Schaut man sich die Verordnungen der einzelnen Bundesländer genauer an, fällt die Vielzahl der verschiedenen Varianten in Bezug auf Verbraucherbildung auf. Ein eigenständiges Fach „Verbraucherbildung“ gibt es derzeit nur in Schleswig-Holstein, und zwar an Gemeinschaftsschulen der Sekundarstufe I. Bayern hat zudem 2015 das Wahlfach „Verbraucherprofi“ in der Realschule eingeführt, in dem vor allem Kompetenzen im Sinne der „ökonomischen Verbraucherbildung“ vermittelt werden sollen.
In den übrigen Bundesländern soll Verbraucherbildung laut den jeweiligen Lehrplänen fächerübergreifend gelehrt und als Querschnittsthema in unterschiedlichen Fächern integriert werden. In der Primarstufe dient dafür häufig der Sachunterricht als Ankerfach. Vielfältiger sieht das Bild hingegen in der Sekundarstufe I aus, wo die Schülerinnen und Schüler am häufigsten mit Verbraucherbildung in Kontakt kommen: Am Gymnasium dient vor allem das Fach Politik/Wirtschaft zur Vermittlung von Verbraucherbildung, während an anderen Schulformen beispielsweise die Fächer Arbeitslehre oder Arbeit/Wirtschaft/Technik dafür vorgesehen sind.
In insgesamt acht Bundesländern finden sich Vorgaben zur Verankerung von Verbraucherbildung im Unterricht in übergreifenden Rahmendokumenten, sprich: Curricula, Leitperspektiven, Rahmenvorgaben oder Richtlinien. Ein Blick in diese Dokumente macht die länderspezifischen Unterschiede noch einmal besonders deutlich. Zum einen ist die Zuordnung von Verbraucherbildung zu Fächern, Klassenstufen und Schulformen unterschiedlich konkret benannt. Zum anderen legen die Länder mit Blick auf die vier Themen der Verbraucherbildung variierende Schwerpunkte. Während in Bayern der Fokus auf ökonomischer Verbraucherbildung liegt, spricht das sächsische Curriculum beispielsweise explizit von „Ernährungs- und Verbraucherbildung“.

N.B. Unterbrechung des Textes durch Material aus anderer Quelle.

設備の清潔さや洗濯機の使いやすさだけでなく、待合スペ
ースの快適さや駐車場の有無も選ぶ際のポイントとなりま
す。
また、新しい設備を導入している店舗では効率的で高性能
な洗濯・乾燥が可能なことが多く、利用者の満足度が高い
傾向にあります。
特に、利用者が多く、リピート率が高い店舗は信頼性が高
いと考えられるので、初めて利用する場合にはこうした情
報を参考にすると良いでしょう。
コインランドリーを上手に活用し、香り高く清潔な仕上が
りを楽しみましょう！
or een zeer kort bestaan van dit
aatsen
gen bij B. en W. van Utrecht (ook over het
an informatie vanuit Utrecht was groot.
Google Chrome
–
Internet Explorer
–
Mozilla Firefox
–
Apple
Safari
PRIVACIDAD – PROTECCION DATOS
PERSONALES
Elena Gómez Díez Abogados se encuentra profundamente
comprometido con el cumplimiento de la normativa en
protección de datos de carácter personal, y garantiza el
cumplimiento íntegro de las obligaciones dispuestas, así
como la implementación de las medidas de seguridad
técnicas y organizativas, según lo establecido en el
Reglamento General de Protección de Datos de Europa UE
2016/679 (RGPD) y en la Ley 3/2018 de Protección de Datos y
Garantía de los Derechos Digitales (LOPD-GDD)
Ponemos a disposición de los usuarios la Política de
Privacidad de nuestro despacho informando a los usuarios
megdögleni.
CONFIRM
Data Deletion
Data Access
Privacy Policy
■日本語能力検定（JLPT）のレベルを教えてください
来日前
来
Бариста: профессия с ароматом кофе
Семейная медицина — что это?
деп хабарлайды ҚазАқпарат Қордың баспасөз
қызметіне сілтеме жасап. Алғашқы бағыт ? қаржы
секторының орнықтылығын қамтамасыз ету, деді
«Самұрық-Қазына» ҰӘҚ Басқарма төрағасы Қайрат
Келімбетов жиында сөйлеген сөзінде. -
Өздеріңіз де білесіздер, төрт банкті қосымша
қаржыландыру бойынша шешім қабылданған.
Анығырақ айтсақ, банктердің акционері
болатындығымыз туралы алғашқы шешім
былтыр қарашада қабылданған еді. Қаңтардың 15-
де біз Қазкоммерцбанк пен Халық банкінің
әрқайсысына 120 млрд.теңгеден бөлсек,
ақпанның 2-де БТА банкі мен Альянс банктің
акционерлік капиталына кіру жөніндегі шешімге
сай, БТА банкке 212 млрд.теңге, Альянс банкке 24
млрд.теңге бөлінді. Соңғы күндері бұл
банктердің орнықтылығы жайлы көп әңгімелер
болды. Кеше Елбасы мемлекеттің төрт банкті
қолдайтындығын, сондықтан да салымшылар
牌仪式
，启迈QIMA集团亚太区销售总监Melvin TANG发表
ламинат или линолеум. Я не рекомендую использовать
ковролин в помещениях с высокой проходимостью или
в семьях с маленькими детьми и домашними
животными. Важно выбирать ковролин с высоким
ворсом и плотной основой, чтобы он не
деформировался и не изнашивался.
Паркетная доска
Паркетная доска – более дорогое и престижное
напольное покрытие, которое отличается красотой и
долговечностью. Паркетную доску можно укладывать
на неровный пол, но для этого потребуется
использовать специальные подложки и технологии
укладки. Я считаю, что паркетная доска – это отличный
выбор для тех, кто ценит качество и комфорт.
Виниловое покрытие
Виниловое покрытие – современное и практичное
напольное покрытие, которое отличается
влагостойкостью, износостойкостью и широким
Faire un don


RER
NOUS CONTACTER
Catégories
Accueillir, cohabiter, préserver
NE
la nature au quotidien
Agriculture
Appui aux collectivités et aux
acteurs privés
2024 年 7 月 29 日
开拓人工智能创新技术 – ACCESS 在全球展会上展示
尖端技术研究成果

Über diese curriculare Verankerung hinaus, existieren in vielen Bundesländern sogenannte Unterstützungsmaßnahmen, um Verbraucherbildung im Unterricht zu etablieren. In Baden-Württemberg, Berlin, Hessen, Nordrhein-Westfalen und Schleswig-Holstein gibt es für Schulen und Lehrende beispielsweise Materialsammlungen, konkrete Unterrichtseinheiten, Handreichungen oder Beispielcurricula. In anderen Bundesländern, zum Beispiel in Hamburg, Rheinland-Pfalz und im Saarland, fallen die Angebote deutlich geringer aus, dort wird vermehrt auf externe Angebote wie die Verbraucherzentralen verwiesen.
Regionale und bundesweite Unterstützungsangebote sowie Lehrpläne der Verbraucherbildung
Unter Verbraucherbildung vor Ort finden Sie eine Übersicht der verschiedenen Ansätze der Bundesländer, wie Verbraucherbildung an Schulen umgesetzt wird. Die Linksammlung besteht aus länderspezifischen Lehrplanbezügen, Unterstützungsangeboten, Best-Practice-Beispielen und Wettbewerben, sortiert nach Bundesland.
Die Kernforderungen des vzbv
Der Verbraucherzentrale Bundesverband stellt konkrete Forderungen an die Bildungspolitik der Länder und des Bundes:
Verbraucherbildung muss als eigener, prüfungsrelevanter Bestandteil in allen Schulformen verankert werden und zwar bundesweit, am besten mit einem ausgewiesenen Ankerfach und/oder fachübergreifend.
Eine hochwertige Verbraucherbildung braucht verbindliche Aus- und Fortbildung für Lehrkräfte, die die Erfahrung von Verbraucherschutzexperten wie den Verbraucherzentralen aufgreift.
Produkt- und Markenwerbung sowie Akquise müssen in der Schule ausnahmslos verboten sein. In der Schule vermittelte Verbraucherbildung zeigt Kindern und Jugendlichen, wie sie selbstbestimmt und kritisch Konsumentscheidungen treffen. Dafür unabdingbar sind unabhängige Unterrichtsmaterialien und ein Lernumfeld, das frei von wirtschaftlichen Interessen ist.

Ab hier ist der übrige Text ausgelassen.